From the time he was a toddler, Wright lived in a tumble-down mansion called Can Marroig. In the 1980s, his mother, Dana Wright, converted the abandoned building into a cultural center and commune, known for full moon parties in which hundreds of people on the then less-populated island participated. “I relate my background on Formentera with music,” Wright says, explaining that he taught himself to play on instruments that were left in the house between happenings.
“Max was a hippie kid,” recalls Shelley Morris, who was playing bongos at the Jazz Festival jam. Morris shared her memories of the Blue Bar, where in those early days — when Pink Floyd’s Syd Barrett was among its visitors — she slept out back and swam naked in the sea.
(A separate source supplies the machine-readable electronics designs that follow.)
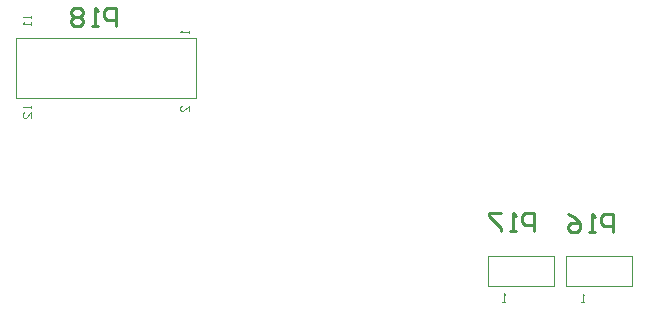
<source format=gbo>
G04 Layer_Color=8421376*
%FSLAX44Y44*%
%MOMM*%
G71*
G01*
G75*
%ADD14C,0.2540*%
%ADD20C,0.1000*%
D14*
X592850Y169577D02*
Y184812D01*
X585233D01*
X582693Y182273D01*
Y177195D01*
X585233Y174655D01*
X592850D01*
X577615Y169577D02*
X572537D01*
X575076D01*
Y184812D01*
X577615Y182273D01*
X554762Y184812D02*
X559841Y182273D01*
X564919Y177195D01*
Y172116D01*
X562380Y169577D01*
X557302D01*
X554762Y172116D01*
Y174655D01*
X557302Y177195D01*
X564919D01*
X525585Y170552D02*
Y185787D01*
X517967D01*
X515428Y183248D01*
Y178169D01*
X517967Y175630D01*
X525585D01*
X510350Y170552D02*
X505271D01*
X507810D01*
Y185787D01*
X510350Y183248D01*
X497654Y185787D02*
X487497D01*
Y183248D01*
X497654Y173091D01*
Y170552D01*
X171522Y343987D02*
Y359222D01*
X163904D01*
X161365Y356683D01*
Y351604D01*
X163904Y349065D01*
X171522D01*
X156287Y343987D02*
X151209D01*
X153748D01*
Y359222D01*
X156287Y356683D01*
X143591D02*
X141052Y359222D01*
X135974D01*
X133434Y356683D01*
Y354143D01*
X135974Y351604D01*
X133434Y349065D01*
Y346526D01*
X135974Y343987D01*
X141052D01*
X143591Y346526D01*
Y349065D01*
X141052Y351604D01*
X143591Y354143D01*
Y356683D01*
X141052Y351604D02*
X135974D01*
D20*
X87039Y334077D02*
X239439D01*
X87039Y283277D02*
Y334077D01*
Y283277D02*
X239439D01*
Y334077D01*
X486887Y123973D02*
X542729D01*
Y149373D01*
X486887D02*
X542729D01*
X486887Y123973D02*
Y149373D01*
X552387Y123973D02*
X608229D01*
Y149373D01*
X552387D02*
X608229D01*
X552387Y123973D02*
Y149373D01*
X99739Y276928D02*
Y274595D01*
Y275761D01*
X92741D01*
X93907Y276928D01*
X99739Y266431D02*
Y271096D01*
X95074Y266431D01*
X93907D01*
X92741Y267597D01*
Y269930D01*
X93907Y271096D01*
X99739Y353128D02*
Y350795D01*
Y351961D01*
X92741D01*
X93907Y353128D01*
X99739Y347296D02*
Y344963D01*
Y346130D01*
X92741D01*
X93907Y347296D01*
X233089Y272262D02*
Y276928D01*
X228424Y272262D01*
X227257D01*
X226091Y273429D01*
Y275761D01*
X227257Y276928D01*
X233089Y340428D02*
Y338095D01*
Y339261D01*
X226091D01*
X227257Y340428D01*
X501115Y110941D02*
X498783D01*
X499949D01*
Y117938D01*
X501115Y116772D01*
X567944Y110567D02*
X565612D01*
X566778D01*
Y117565D01*
X567944Y116399D01*
M02*

</source>
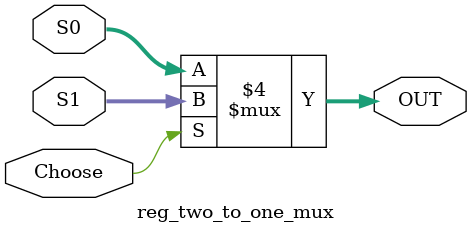
<source format=sv>
module reg_two_to_one_mux(input logic Choose, 
						input logic [2:0] S0, S1,
						output logic [2:0] OUT);
						
//Choose = 0 => S0
//Choose = 1 => S1

	always_comb
	begin
		if (Choose == 0)
		begin
		OUT = S0;
		end
	
		else
		begin
		OUT = S1;
		end		
	end	

endmodule

</source>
She watched from the ocean one day when Spain’s Franco-era Civil Guard arrived and rounded up the other paradise seekers living there for the summer, part of a government campaign to expel undesirables from the island. Today, Blue Bar remains an idyllic spot, now one with an upscale menu and a vibe that’s more hipster than hippie.
On Formentera, the local language, a dialect of Catalan, can still be heard, but Italian is the tongue of the majority of the summer people. One longtime visitor to the island recalled taking a bike ride back in the day with the members of Pink Floyd to show them Illetes beach, a place where “it felt like you could see fairies among the trees.” On a recent afternoon, there were so many yachts parked in front of the overbooked sand there that it looked the set of a reggaeton video.
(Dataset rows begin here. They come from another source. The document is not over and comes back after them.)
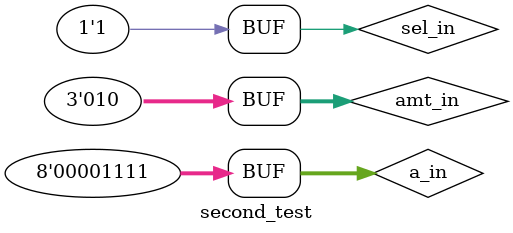
<source format=v>
`timescale 1ns / 1ps

module second_test;

	// Inputs
	reg [7:0] a_in;
	reg [2:0] amt_in;
	reg sel_in;

	// Outputs
	wire [7:0] out_out;

	// Instantiate the Unit Under Test (UUT)
	second_module uut (
		.a_in(a_in), 
		.amt_in(amt_in), 
		.sel_in(sel_in), 
		.out_out(out_out)
	);

	initial begin
		// Initialize Inputs
		a_in = 8'b00001111;
		amt_in = 2;
		sel_in = 0;
		#100;
		
		a_in = 8'b00001111;
		amt_in = 2;
		sel_in = 1;
		#100;
	end
      
endmodule


</source>
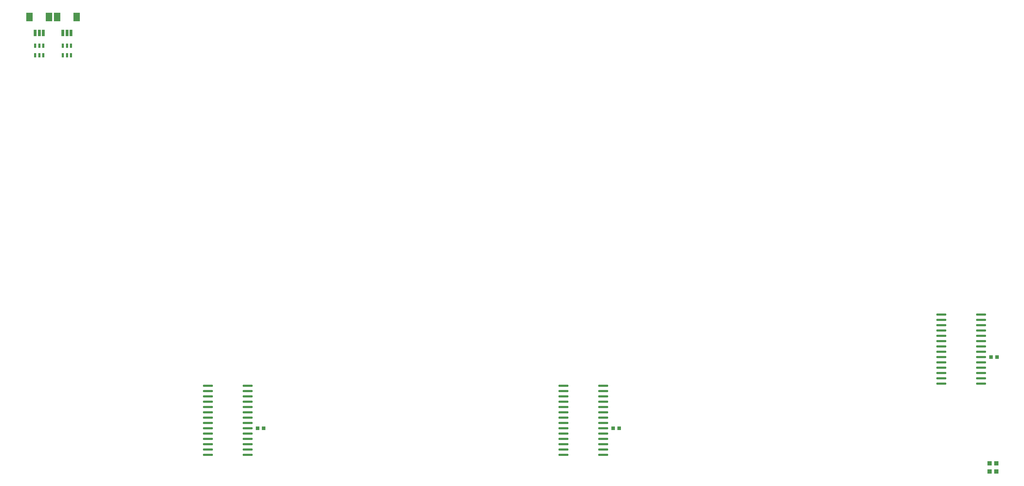
<source format=gbp>
G04 Layer: BottomPasteMaskLayer*
G04 EasyEDA v6.5.34, 2023-08-13 23:18:08*
G04 4af7dcaf46fa4c71bde35255d9dd92c6,5a6b42c53f6a479593ecc07194224c93,10*
G04 Gerber Generator version 0.2*
G04 Scale: 100 percent, Rotated: No, Reflected: No *
G04 Dimensions in millimeters *
G04 leading zeros omitted , absolute positions ,4 integer and 5 decimal *
%FSLAX45Y45*%
%MOMM*%

%AMMACRO1*21,1,$1,$2,0,0,$3*%
%ADD10MACRO1,0.8X0.9X0.0000*%
%ADD11MACRO1,1X1.1X0.0000*%
%ADD12O,2.3880064X0.5739892*%
%ADD13MACRO1,0.532X1.072X0.0000*%
%ADD14MACRO1,0.6X1.55X0.0000*%
%ADD15MACRO1,1.5X2X0.0000*%

%LPD*%
D10*
G01*
X7435700Y1524000D03*
G01*
X7575699Y1524000D03*
G01*
X15919300Y1524000D03*
G01*
X16059299Y1524000D03*
G01*
X24936300Y3225800D03*
G01*
X25076299Y3225800D03*
D11*
G01*
X25060907Y495300D03*
G01*
X24900907Y495300D03*
G01*
X25060907Y685800D03*
G01*
X24900907Y685800D03*
D12*
G01*
X24693295Y4241800D03*
G01*
X24693295Y4114800D03*
G01*
X24693295Y3987800D03*
G01*
X24693295Y3860800D03*
G01*
X24693295Y3733800D03*
G01*
X24693295Y3606800D03*
G01*
X24693295Y3479800D03*
G01*
X24693295Y3352800D03*
G01*
X24693295Y3225800D03*
G01*
X24693295Y3098800D03*
G01*
X24693295Y2971800D03*
G01*
X24693295Y2844800D03*
G01*
X24693295Y2717800D03*
G01*
X24693295Y2590800D03*
G01*
X23744504Y4241800D03*
G01*
X23744504Y4114800D03*
G01*
X23744504Y3987800D03*
G01*
X23744504Y3860800D03*
G01*
X23744504Y3733800D03*
G01*
X23744504Y3606800D03*
G01*
X23744504Y3479800D03*
G01*
X23744504Y3352800D03*
G01*
X23744504Y3225800D03*
G01*
X23744504Y3098800D03*
G01*
X23744504Y2971800D03*
G01*
X23744504Y2844800D03*
G01*
X23744504Y2717800D03*
G01*
X23744504Y2590800D03*
D13*
G01*
X2977895Y10438790D03*
G01*
X2882900Y10438790D03*
G01*
X2787904Y10438790D03*
G01*
X2787904Y10668609D03*
G01*
X2882900Y10668609D03*
G01*
X2977895Y10668609D03*
G01*
X2317495Y10438790D03*
G01*
X2222500Y10438790D03*
G01*
X2127504Y10438790D03*
G01*
X2127504Y10668609D03*
G01*
X2222500Y10668609D03*
G01*
X2317495Y10668609D03*
D14*
G01*
X2782900Y10969548D03*
G01*
X2882900Y10969548D03*
G01*
X2982899Y10969548D03*
D15*
G01*
X3112900Y11357048D03*
G01*
X2652901Y11357048D03*
D14*
G01*
X2122500Y10969548D03*
G01*
X2222500Y10969548D03*
G01*
X2322499Y10969548D03*
D15*
G01*
X2452500Y11357048D03*
G01*
X1992501Y11357048D03*
D12*
G01*
X7192695Y2540000D03*
G01*
X7192695Y2413000D03*
G01*
X7192695Y2286000D03*
G01*
X7192695Y2159000D03*
G01*
X7192695Y2032000D03*
G01*
X7192695Y1905000D03*
G01*
X7192695Y1778000D03*
G01*
X7192695Y1651000D03*
G01*
X7192695Y1524000D03*
G01*
X7192695Y1397000D03*
G01*
X7192695Y1270000D03*
G01*
X7192695Y1143000D03*
G01*
X7192695Y1016000D03*
G01*
X7192695Y889000D03*
G01*
X6243904Y2540000D03*
G01*
X6243904Y2413000D03*
G01*
X6243904Y2286000D03*
G01*
X6243904Y2159000D03*
G01*
X6243904Y2032000D03*
G01*
X6243904Y1905000D03*
G01*
X6243904Y1778000D03*
G01*
X6243904Y1651000D03*
G01*
X6243904Y1524000D03*
G01*
X6243904Y1397000D03*
G01*
X6243904Y1270000D03*
G01*
X6243904Y1143000D03*
G01*
X6243904Y1016000D03*
G01*
X6243904Y889000D03*
G01*
X15676295Y2540000D03*
G01*
X15676295Y2413000D03*
G01*
X15676295Y2286000D03*
G01*
X15676295Y2159000D03*
G01*
X15676295Y2032000D03*
G01*
X15676295Y1905000D03*
G01*
X15676295Y1778000D03*
G01*
X15676295Y1651000D03*
G01*
X15676295Y1524000D03*
G01*
X15676295Y1397000D03*
G01*
X15676295Y1270000D03*
G01*
X15676295Y1143000D03*
G01*
X15676295Y1016000D03*
G01*
X15676295Y889000D03*
G01*
X14727504Y2540000D03*
G01*
X14727504Y2413000D03*
G01*
X14727504Y2286000D03*
G01*
X14727504Y2159000D03*
G01*
X14727504Y2032000D03*
G01*
X14727504Y1905000D03*
G01*
X14727504Y1778000D03*
G01*
X14727504Y1651000D03*
G01*
X14727504Y1524000D03*
G01*
X14727504Y1397000D03*
G01*
X14727504Y1270000D03*
G01*
X14727504Y1143000D03*
G01*
X14727504Y1016000D03*
G01*
X14727504Y889000D03*
M02*

</source>
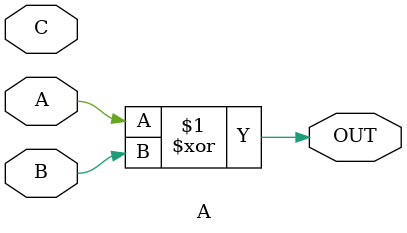
<source format=v>
module A(A, B, C, OUT);
input A, B, C;
output OUT;

xor #(2,3) (OUT, A, B);

endmodule

</source>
But there’s no doubt that Formentera maintains its magic, at least at this time of year; its landscape has been protected by anti-development regulations and there are other beaches off the beaten path; its laid-back communal spirit and crystalline waters endure, and you can be awakened by the crow of a rooster in the morning.
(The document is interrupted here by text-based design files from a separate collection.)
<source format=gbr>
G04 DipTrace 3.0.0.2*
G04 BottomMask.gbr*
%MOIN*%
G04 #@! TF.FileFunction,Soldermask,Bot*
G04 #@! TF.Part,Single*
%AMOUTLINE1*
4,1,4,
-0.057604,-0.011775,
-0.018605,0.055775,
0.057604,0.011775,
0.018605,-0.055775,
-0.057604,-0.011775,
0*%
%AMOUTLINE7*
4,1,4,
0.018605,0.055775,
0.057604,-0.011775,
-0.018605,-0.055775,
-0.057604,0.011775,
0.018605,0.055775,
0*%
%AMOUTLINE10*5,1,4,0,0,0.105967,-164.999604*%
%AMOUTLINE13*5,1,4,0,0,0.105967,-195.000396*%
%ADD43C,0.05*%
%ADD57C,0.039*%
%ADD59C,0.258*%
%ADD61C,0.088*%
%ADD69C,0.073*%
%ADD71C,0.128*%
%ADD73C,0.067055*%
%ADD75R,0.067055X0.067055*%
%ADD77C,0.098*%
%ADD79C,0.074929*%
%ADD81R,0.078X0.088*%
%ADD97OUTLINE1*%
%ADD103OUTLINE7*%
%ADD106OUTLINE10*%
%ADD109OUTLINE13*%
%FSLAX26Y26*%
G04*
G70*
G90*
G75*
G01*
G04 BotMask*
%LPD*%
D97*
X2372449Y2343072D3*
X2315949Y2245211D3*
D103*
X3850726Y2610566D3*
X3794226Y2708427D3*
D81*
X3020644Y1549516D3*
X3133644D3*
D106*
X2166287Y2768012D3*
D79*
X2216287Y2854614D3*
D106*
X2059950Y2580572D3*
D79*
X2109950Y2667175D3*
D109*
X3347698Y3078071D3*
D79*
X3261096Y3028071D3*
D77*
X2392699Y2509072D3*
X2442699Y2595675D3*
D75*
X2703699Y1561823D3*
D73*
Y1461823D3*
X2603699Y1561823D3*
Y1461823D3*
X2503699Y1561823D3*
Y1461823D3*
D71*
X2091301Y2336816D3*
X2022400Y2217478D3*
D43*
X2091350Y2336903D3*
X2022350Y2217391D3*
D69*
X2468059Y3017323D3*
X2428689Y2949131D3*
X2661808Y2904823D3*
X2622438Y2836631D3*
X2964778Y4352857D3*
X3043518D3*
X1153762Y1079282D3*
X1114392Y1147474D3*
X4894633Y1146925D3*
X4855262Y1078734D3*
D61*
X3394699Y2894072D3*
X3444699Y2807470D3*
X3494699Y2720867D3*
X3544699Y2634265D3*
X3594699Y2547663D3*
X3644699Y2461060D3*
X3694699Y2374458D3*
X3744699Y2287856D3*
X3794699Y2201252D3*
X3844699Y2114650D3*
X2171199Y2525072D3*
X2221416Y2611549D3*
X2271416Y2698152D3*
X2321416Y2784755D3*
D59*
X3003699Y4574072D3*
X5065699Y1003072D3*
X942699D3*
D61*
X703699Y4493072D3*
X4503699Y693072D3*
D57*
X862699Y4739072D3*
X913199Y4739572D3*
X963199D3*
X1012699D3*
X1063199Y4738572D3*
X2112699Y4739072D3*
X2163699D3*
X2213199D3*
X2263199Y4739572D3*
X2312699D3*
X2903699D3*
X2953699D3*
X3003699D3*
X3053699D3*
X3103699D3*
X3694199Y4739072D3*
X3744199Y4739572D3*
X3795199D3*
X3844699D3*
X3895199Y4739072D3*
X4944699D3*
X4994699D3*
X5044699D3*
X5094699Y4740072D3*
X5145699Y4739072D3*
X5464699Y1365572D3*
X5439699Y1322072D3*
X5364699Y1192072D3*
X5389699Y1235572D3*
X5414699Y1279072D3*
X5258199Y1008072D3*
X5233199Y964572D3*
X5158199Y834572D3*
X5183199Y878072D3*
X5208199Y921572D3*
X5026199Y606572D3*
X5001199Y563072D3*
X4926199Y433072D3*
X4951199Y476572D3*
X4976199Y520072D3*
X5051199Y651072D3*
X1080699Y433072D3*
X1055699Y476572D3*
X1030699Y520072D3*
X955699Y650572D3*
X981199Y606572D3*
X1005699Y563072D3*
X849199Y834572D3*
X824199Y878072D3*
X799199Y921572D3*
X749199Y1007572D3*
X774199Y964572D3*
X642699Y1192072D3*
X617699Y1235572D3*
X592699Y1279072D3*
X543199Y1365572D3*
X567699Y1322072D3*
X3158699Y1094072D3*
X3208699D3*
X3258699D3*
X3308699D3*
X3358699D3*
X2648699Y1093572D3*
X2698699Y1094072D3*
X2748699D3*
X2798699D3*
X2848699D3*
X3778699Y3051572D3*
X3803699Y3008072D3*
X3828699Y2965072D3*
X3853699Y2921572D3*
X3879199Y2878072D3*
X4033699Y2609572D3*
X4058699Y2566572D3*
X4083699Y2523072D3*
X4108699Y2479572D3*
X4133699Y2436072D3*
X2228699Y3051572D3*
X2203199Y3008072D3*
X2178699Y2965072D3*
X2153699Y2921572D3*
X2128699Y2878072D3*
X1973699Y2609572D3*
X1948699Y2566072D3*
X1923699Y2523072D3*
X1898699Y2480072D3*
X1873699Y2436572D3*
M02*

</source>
“People who were there then come back and they think they’re going to hate it, but they don’t,” Tony Gartell comments.
Wright says that with the Formentera Jazz Festival, he wants “to give back to the island” that raised him. He’s done so by vitalizing live performance in a place where, as Gartell tells it, musicians have been overshadowed by DJs since the dawn of disco, and cobbled until recently by strict restrictions on playing live music in bars and restaurants. (The festival had to overcome its own particularly local challenges, like having to stop a sound check at the request of a priest who came out of the church to complain it was interrupting Mass.)
For the audience, the no-hype, no-brand signage, no-wristband festival offers the gift of spontaneity, a chance to stumble upon an artist who’ve you’ve never heard of performing. Wright’s “little help from my friends” (and some government and local commercial sponsors) event is a showcase for new, or at least not-widely-known talent — to name a few more: Nesrine Belmokh, Mel Semé, and the Norberto Rodriguez Band. Antonio Lizana, the Southern Spanish flamenco singer and saxophonist who appeared with his quartet, deserves mentioning again.
The seaside jam session, with its good vibes and captivated crowd, seemed like a nod to those parties at Wright’s old Formentera home (which has has since taken over by the government as part of a nature preserve.) The next morning, Wright, looking sleepy and holding his infant son in his arms, could be found seeing friends off at the ferry dock. He gave the concert his own seal of approval: “It was like 1969!”